On Tuesday 25th January we made a framework to structure our project- we divided our team into "Communicators", "Entertainers" and "Builders" according to the interests of the artists. We brainstormed all the functions each group is responsible for- lots of work ahead!
Thuli, Joseph, Victor, Mzi and Charles Nkosi

"Bank of ideas" for each group

Monday, January 24, 2011


Today we shared examples of political images related to South African history and it's influence on contemporary artists working today. We discussed different examples of public images found in SA, Senegal and N. Korea- and the unexpected connections which can be found between them. We also looked at examples of artistic interventions in public space, and finally we watched a video lecture by Thomas Hirschhorn about his Spinoza project in the Bijlmer in Amsterdam. We found his words related to the manner in which he asked the Bijlmer community for help for his project, useful for our approach in the days to come.

Left: Archival poster used to promote the 1955 Freedom Charter gathering Kliptown.Right: Brett Murray, South African artist's interpretation, as part of his show called: Hail to the thief, at Goodman Gallery in Cape Town.
The African Renaissance monument in Dakar, Senegal cost 27 million dollars to build in 2010, and was solely built with laborers from North Korea.

An example of a statue found in communist N. Korea- with a curious similarity to the Senegalese one above.
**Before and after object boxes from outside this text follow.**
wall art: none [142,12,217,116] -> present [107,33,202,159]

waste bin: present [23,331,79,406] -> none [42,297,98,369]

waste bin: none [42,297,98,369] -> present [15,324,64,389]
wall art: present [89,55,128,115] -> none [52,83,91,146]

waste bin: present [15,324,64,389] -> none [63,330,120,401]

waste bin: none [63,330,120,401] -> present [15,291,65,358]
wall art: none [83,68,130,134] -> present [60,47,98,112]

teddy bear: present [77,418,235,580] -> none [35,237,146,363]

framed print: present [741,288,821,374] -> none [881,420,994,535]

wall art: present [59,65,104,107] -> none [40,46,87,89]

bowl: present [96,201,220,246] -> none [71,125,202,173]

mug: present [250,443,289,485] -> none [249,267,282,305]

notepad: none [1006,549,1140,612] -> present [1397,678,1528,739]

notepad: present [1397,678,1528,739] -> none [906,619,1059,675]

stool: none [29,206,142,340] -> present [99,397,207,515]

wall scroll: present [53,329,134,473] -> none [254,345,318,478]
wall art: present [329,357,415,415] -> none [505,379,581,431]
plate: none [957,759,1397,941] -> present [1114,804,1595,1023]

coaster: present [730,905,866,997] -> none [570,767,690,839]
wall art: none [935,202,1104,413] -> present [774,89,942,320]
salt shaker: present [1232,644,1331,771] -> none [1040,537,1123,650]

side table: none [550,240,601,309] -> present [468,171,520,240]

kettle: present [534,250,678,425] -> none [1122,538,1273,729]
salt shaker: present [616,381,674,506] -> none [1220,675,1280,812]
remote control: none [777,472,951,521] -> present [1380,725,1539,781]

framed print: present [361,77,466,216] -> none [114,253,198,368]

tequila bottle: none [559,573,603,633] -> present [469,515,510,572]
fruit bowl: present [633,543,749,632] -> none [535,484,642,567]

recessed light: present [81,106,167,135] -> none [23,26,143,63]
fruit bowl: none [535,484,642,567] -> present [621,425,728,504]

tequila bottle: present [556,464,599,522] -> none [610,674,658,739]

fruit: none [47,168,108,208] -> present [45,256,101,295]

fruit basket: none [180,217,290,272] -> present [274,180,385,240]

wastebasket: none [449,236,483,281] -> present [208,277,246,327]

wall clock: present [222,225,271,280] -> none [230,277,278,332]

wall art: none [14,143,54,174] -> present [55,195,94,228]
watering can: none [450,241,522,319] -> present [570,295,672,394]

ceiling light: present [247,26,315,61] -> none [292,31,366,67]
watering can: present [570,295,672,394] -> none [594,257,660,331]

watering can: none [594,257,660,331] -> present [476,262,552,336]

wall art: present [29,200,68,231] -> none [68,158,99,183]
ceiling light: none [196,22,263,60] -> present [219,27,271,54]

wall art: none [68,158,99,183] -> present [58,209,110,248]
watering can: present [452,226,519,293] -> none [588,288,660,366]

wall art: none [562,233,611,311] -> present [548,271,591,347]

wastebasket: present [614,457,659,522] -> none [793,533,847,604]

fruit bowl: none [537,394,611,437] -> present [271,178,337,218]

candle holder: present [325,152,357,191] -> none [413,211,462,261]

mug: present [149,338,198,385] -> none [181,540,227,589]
Left: Statue of Louis Botha in Cape Town. Right: Artist Beezy Bailey transformed the statue as part of the Public Eye festival, which took place in 1998. A proud statesman is transformed into a Xhosa boy on his way to an initiation ritual (Abakhwetha).
At Funda Community Arts College

Funda graduates in the Sowetan newspaper!

Since the graduation exhibition show at Funda Community College in December 2010, two students, Mzi Nyathi and Thomas Moremi from Funda have been featured in the Sowetan newspaper. Their works deal with social issues such as nepotism and abuse in schools. We are proud to have them on the Cardboard Monument team!